Con un cerebro de un tamaño dos veces mayor al de los humanos normales y un cuerpo cubierto de infinitas arrugas, el Barbárico de piel verde había terminado con su mezcla de veneno y se había posicionado frente a Leylin mostrando algunos dientes manchados de amarillo.
—¡No me esperaba que tú también fueras un Maestro en Pociones!
—Leylin miró atentamente al cuenco de limosnas de color gris que sostenía el Barbárico de piel verde.
En su interior había un líquido verde denso y burbujeante—.
¡Fuera de mi camino!
La hoja de la espada caída en la mano de Leylin creó infinitos rayos.
Un gigantesco rayo de luz golpeó rápidamente el suelo y dejó un chorro largo y profundo.
—¡Tú serías una buena incorporación para mi colección, la colección de Modris!

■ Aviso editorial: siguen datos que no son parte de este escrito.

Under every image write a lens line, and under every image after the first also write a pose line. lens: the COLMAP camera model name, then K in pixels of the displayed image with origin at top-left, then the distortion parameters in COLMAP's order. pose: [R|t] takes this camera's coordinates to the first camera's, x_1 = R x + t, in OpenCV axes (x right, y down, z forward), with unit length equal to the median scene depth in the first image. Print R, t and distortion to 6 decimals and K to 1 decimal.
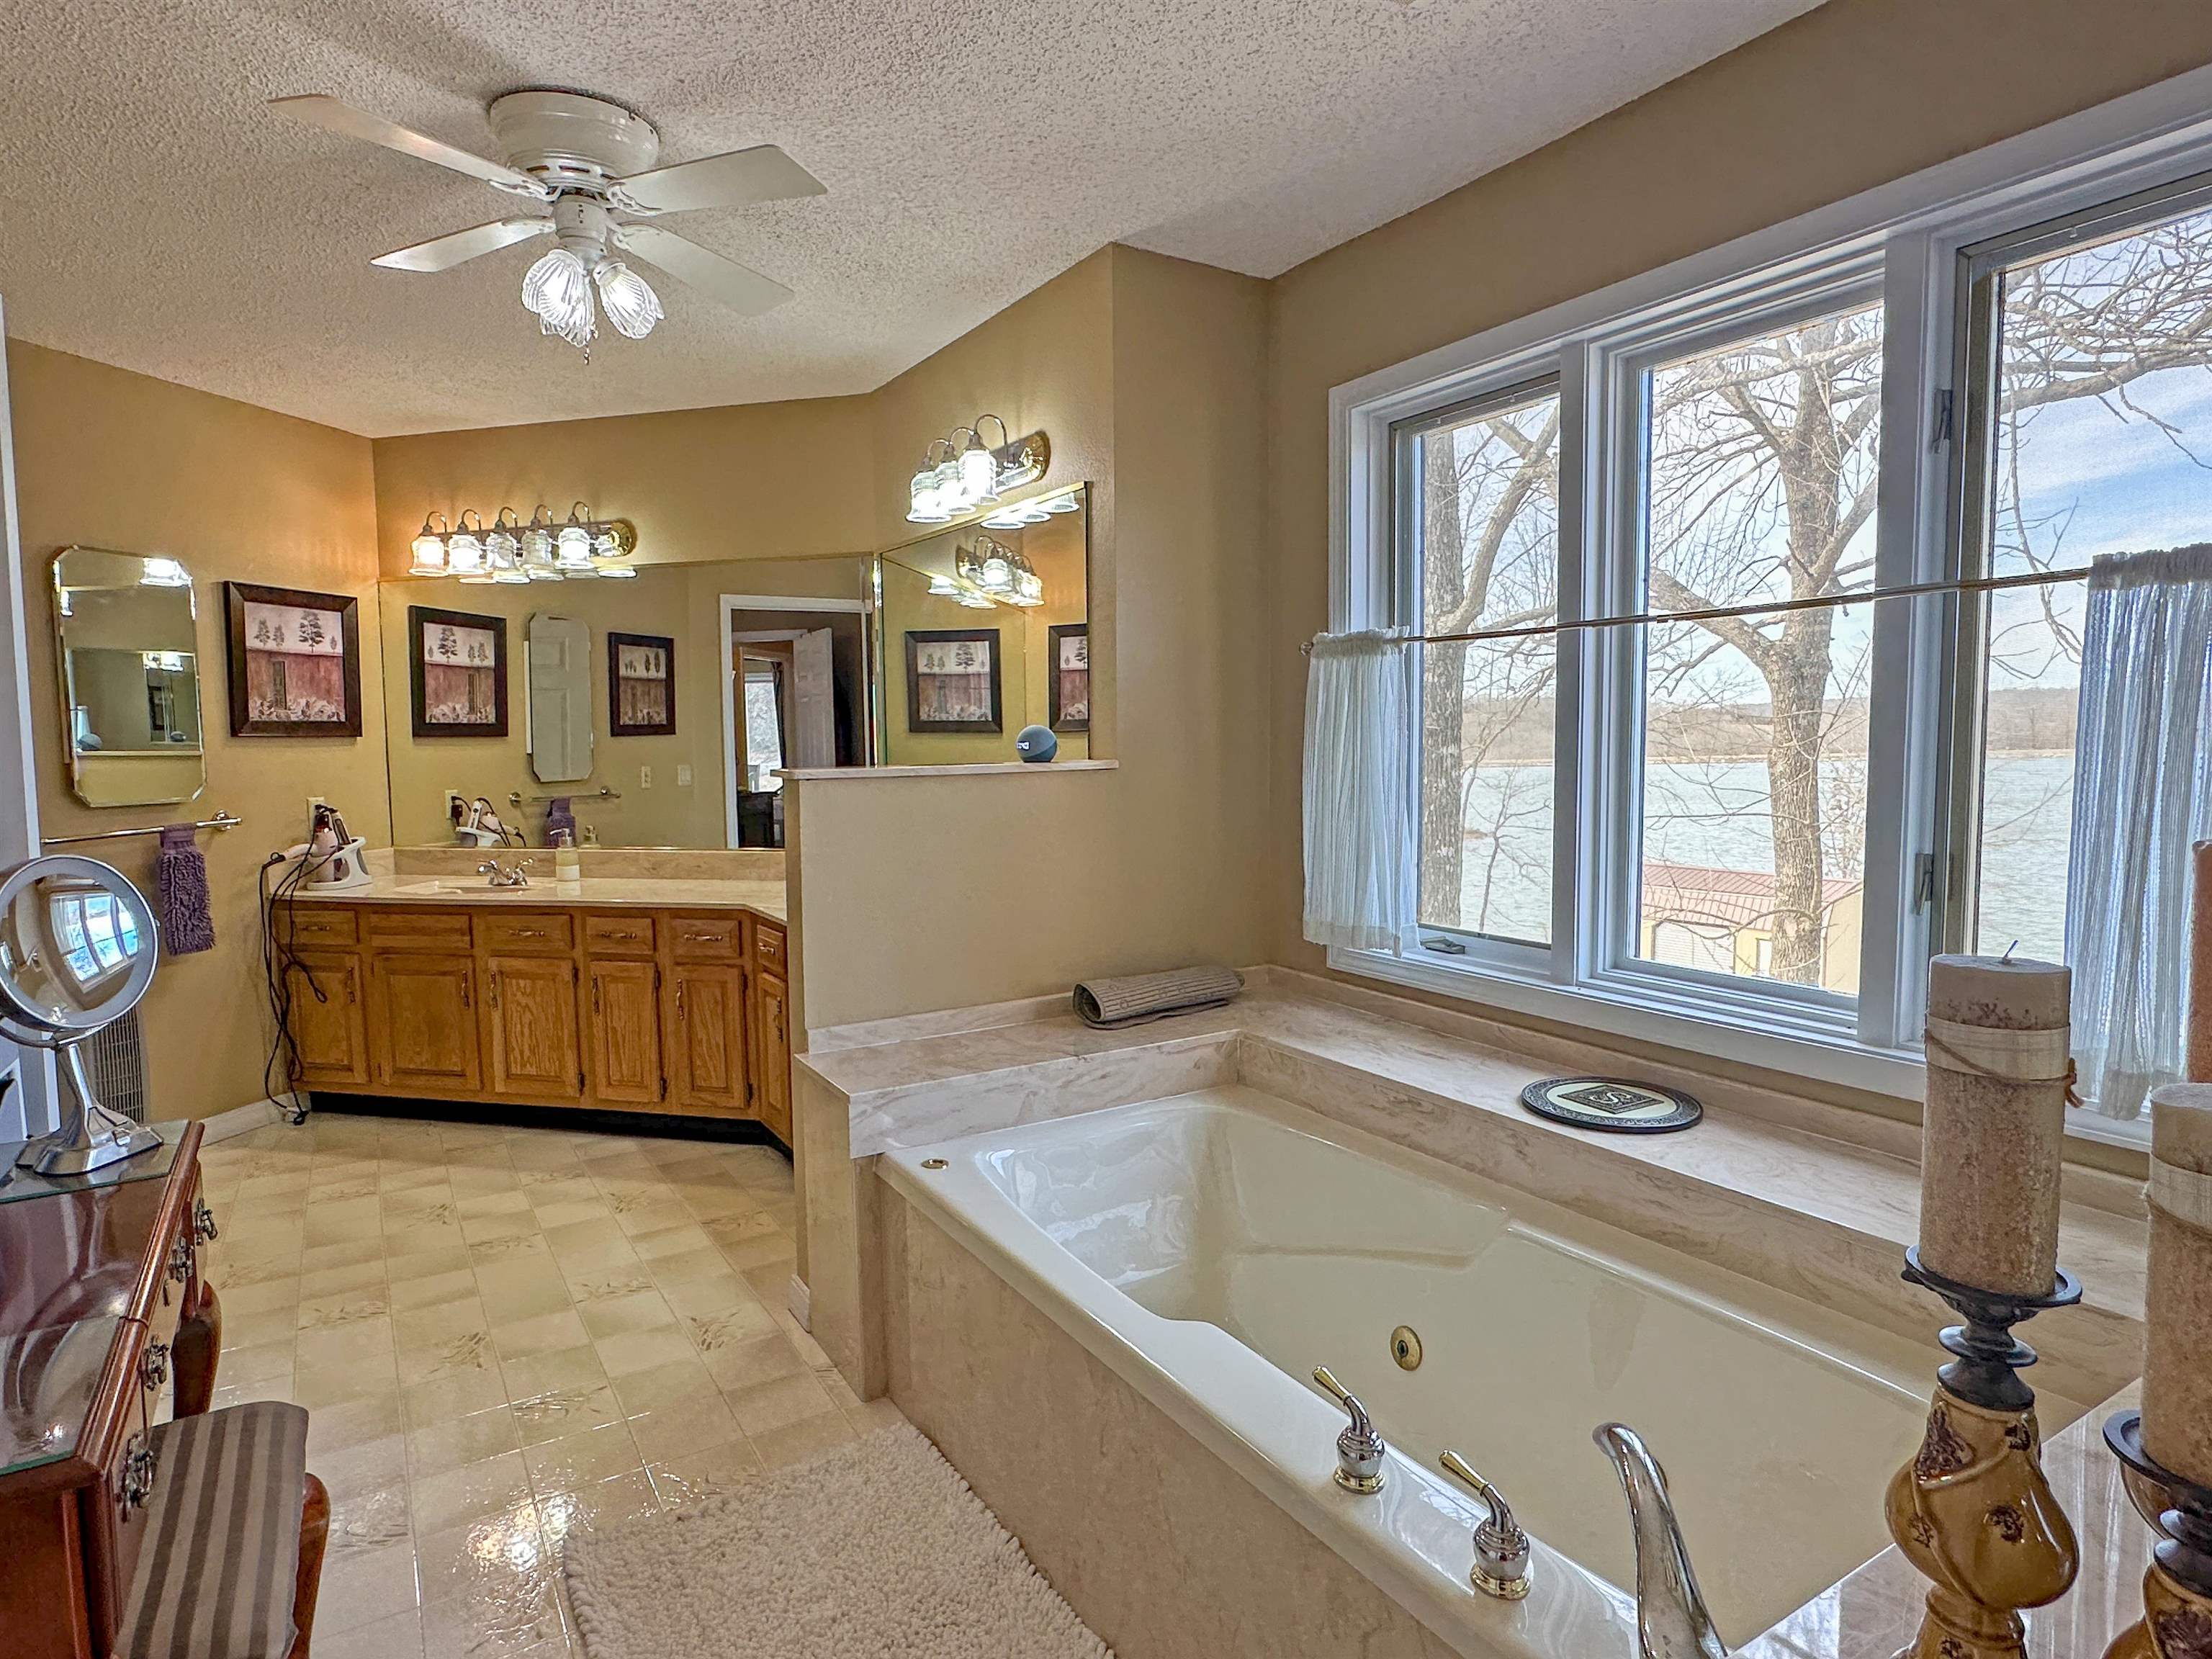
lens RADIAL K [[1257.4, 0, 1093.6], [0, 1257.4, 835.2], [0, 0, 1]] dist [0.001999, -0.000582]
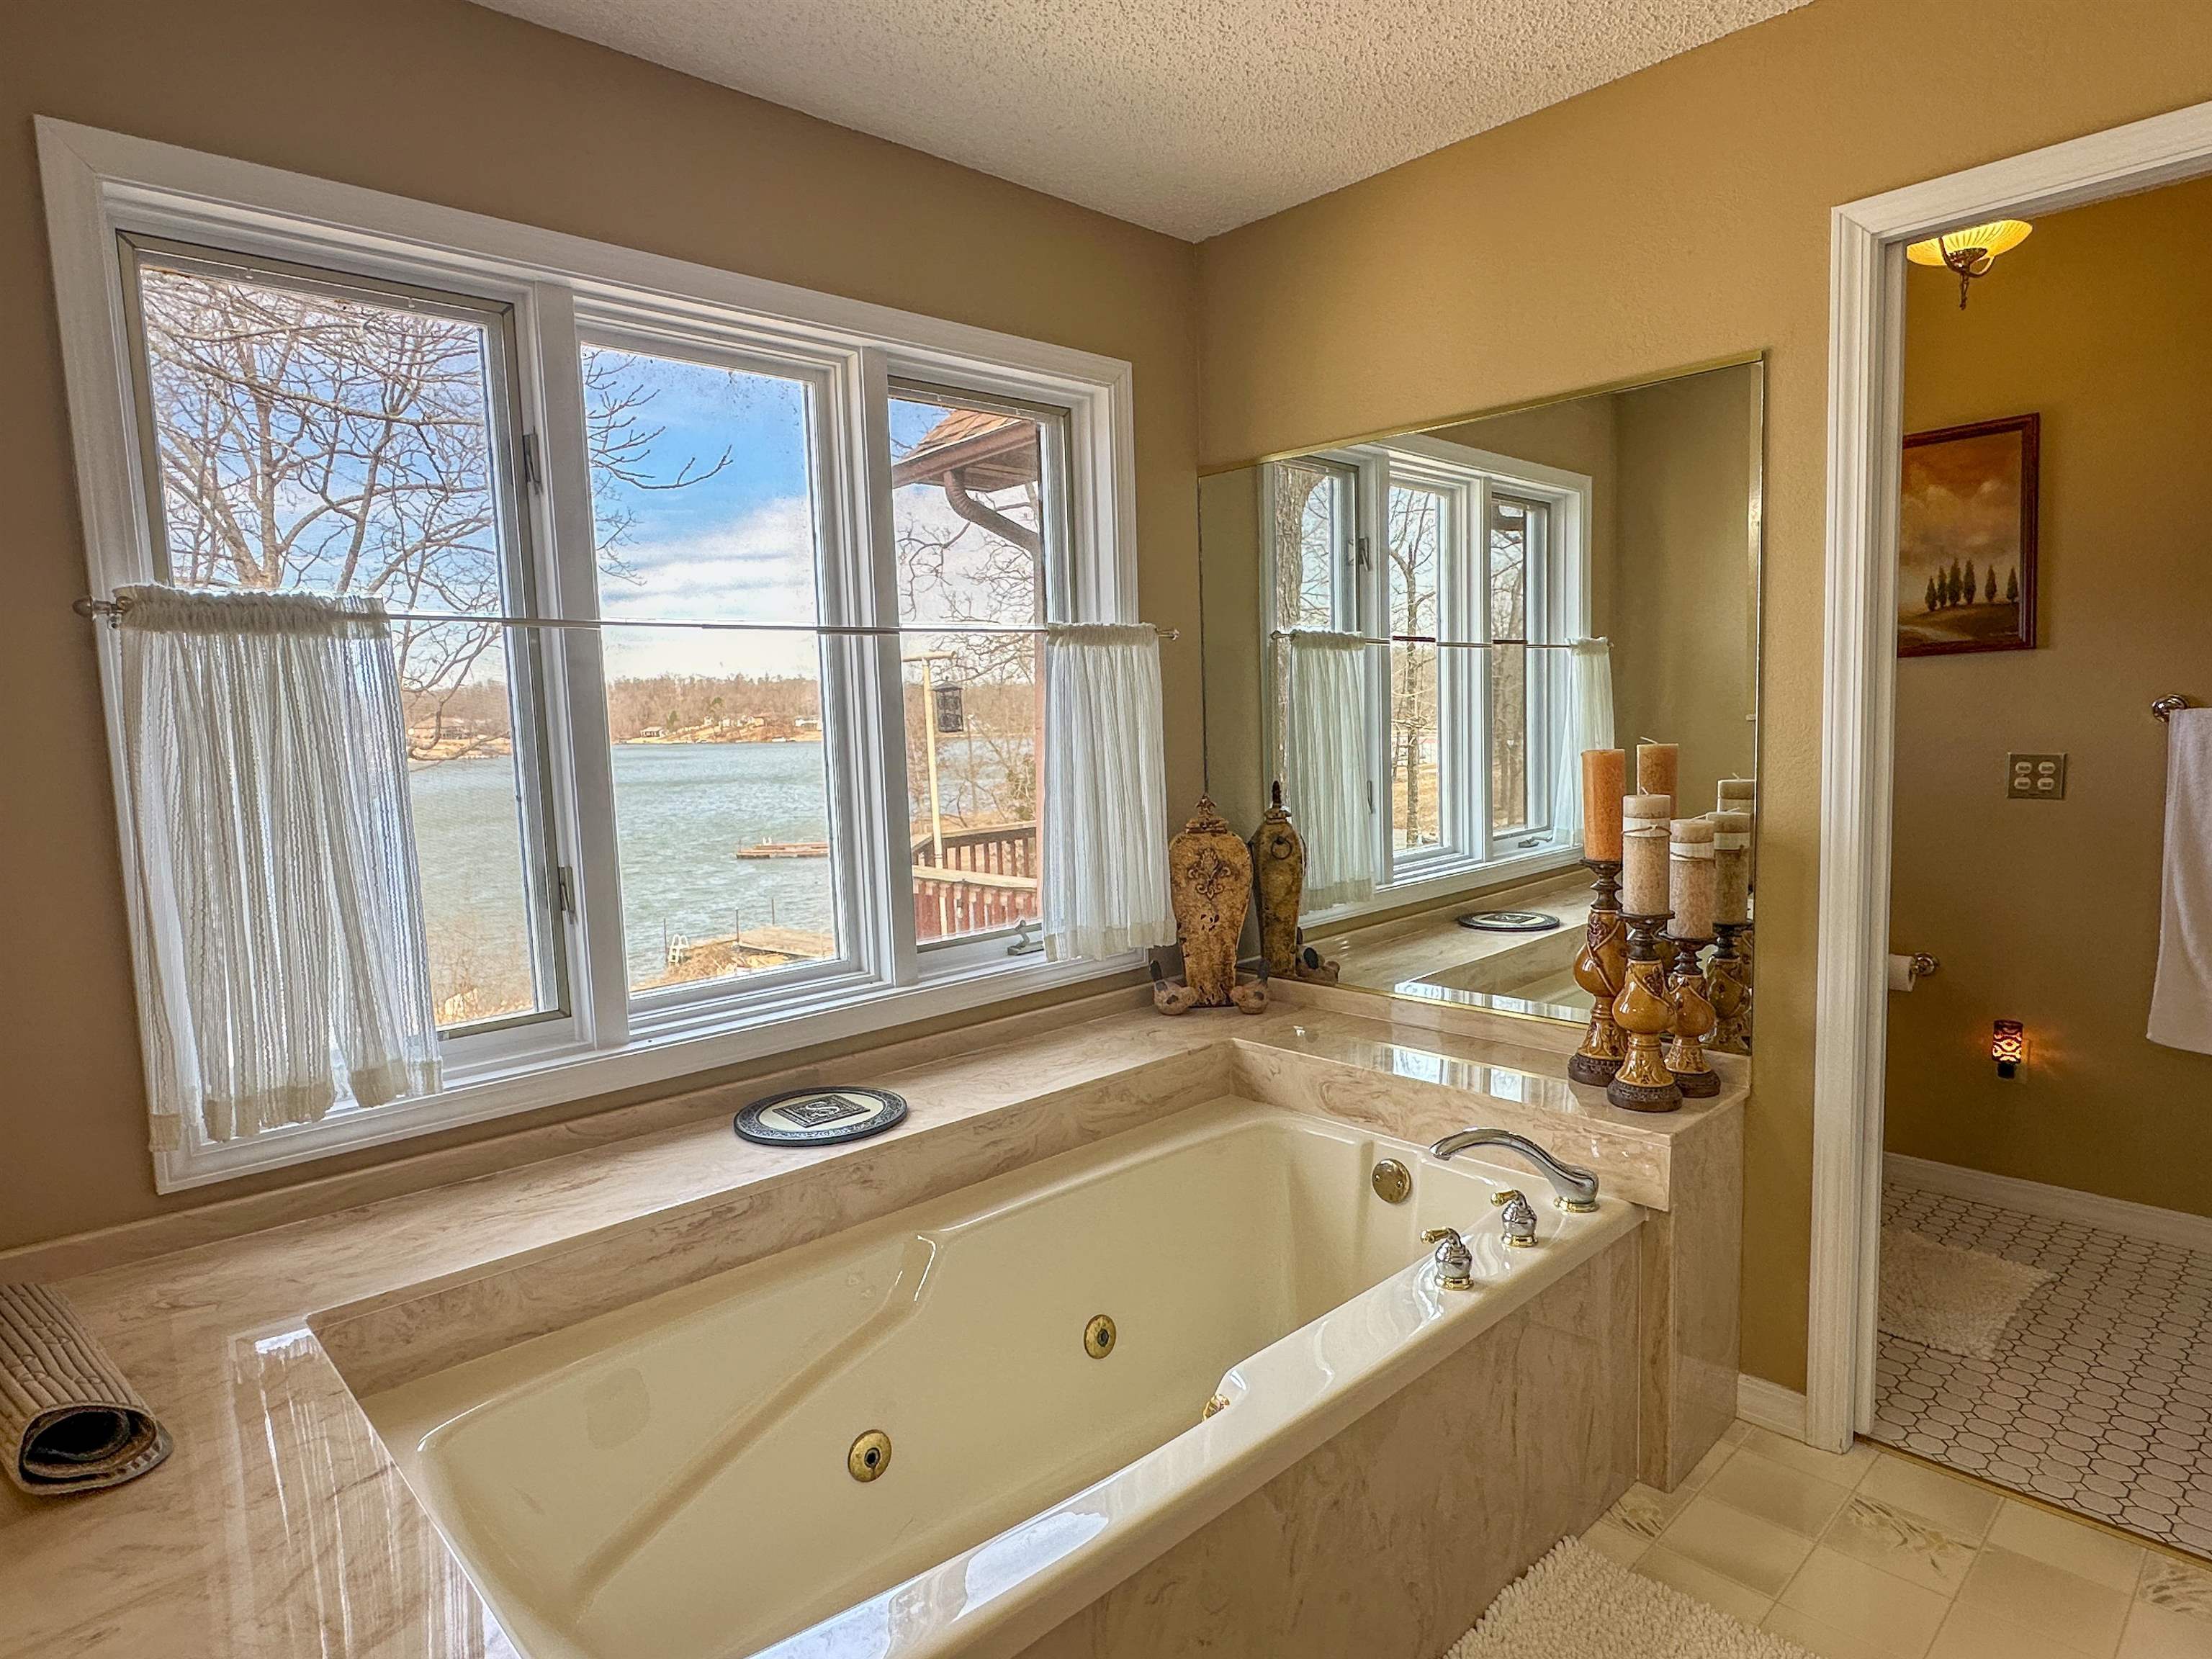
lens RADIAL K [[1257.4, 0, 1093.6], [0, 1257.4, 835.2], [0, 0, 1]] dist [0.001999, -0.000582]
pose [[-0.207559, -0.069476, 0.975752, -0.578967], [0.122103, 0.987834, 0.096310, -0.073130], [-0.970572, 0.139132, -0.196551, 0.944072]]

—exclamó entre risas el Barbárico de piel verde.
Con sus manos excepcionalmente ligeras y las ondulaciones constantes de su cuerpo aumentando sin cesar, ¡parecía ser más poderoso que Leylin!
¡Swish!
¡Swish!
Aquel inteligente Mago Barbárico de piel verde dividió su cuerpo en tres partes y cada una, de a una por vez, creció como un todo.
Se dirigió a toda velocidad hacia Leylin.
—¿Sólo esto?
Leylin sonrió despiadadamente mientras movía su espada velozmente y atravesaba a dos de las imágenes fantasmales.

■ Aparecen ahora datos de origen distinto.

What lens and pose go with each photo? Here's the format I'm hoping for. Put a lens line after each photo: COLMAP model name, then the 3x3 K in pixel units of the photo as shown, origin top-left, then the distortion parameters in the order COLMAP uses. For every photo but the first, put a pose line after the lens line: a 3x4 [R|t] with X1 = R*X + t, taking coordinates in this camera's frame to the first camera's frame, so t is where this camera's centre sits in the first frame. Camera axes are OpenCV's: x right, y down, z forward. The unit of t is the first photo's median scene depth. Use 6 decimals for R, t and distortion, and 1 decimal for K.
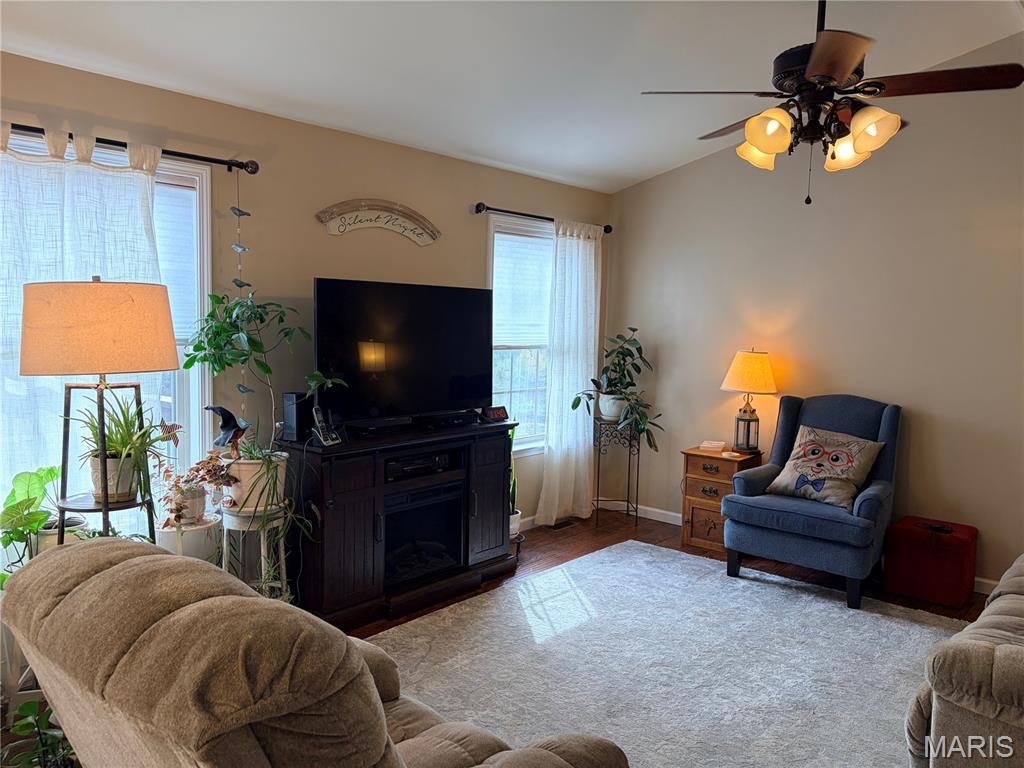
lens RADIAL K [[781.9, 0, 526.7], [0, 781.9, 386.2], [0, 0, 1]] dist [0.132355, -0.164962]
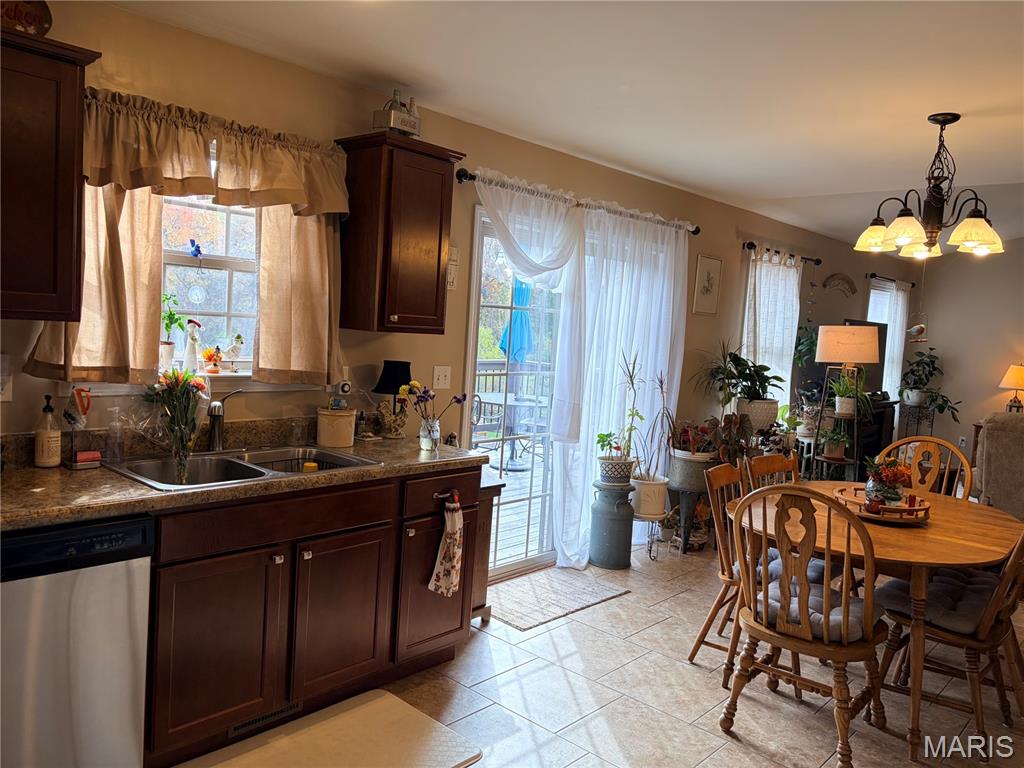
lens RADIAL K [[774.6, 0, 510.9], [0, 774.6, 389.3], [0, 0, 1]] dist [0.054572, -0.052364]
pose [[0.998738, 0.040791, -0.029316, -0.827071], [-0.040920, 0.999155, -0.003810, 0.063913], [0.029136, 0.005005, 0.999563, -0.767325]]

La sonrisa del Barbárico de piel verde mostraba su confianza en la victoria mientras rápidamente comenzaba a recitar encantamientos.
Junto a una de las imágenes fantasmales, el líquido verduzco en el cuenco de limosna gris explotó y se manifestó como una mano monstruosa y pegajosa.
Las incontables ventosas en la mano comenzaron a vibrar, como si estuvieran unidas a un cuerpo tremendamente grande que intentaba liberarse el cuenco de limosna.
Nubes verdes de niebla llenaron el aire y, como si formaran una cueva, intentaron atrapar a Leylin en el interior.
Pero, de repente, los ojos del Barbárico de piel verde se abrieron.
Leylin no mostró signos de pánico dentro de la niebla.
Por el contrario, sacó una poción propia de su cinturón.
Una capa de humo rosa se dispersó lentamente y envolvió el cuenco de limosna, neutralizó el gas verde es segundos y, poco después, comenzaron a formarse gotas de líquido que rociaron el suelo.
—¿Cómo…?
¿Cómo puede ser que…?
La mandíbula del Barbárico de piel verde se abrió por completo.
—¿Te sorprende que tu mezcla convocatoria no tenga ningún efecto?
¿Crees que no puedo reconocerla?
—Leylin miró al Barbárico de piel verde con una sonrisa de satisfacción—.
Se puede resolver el problema con sólo una poción neutralizadora de gema pura.
¡Debería darte vergüenza usar pociones tan mediocres contra mí!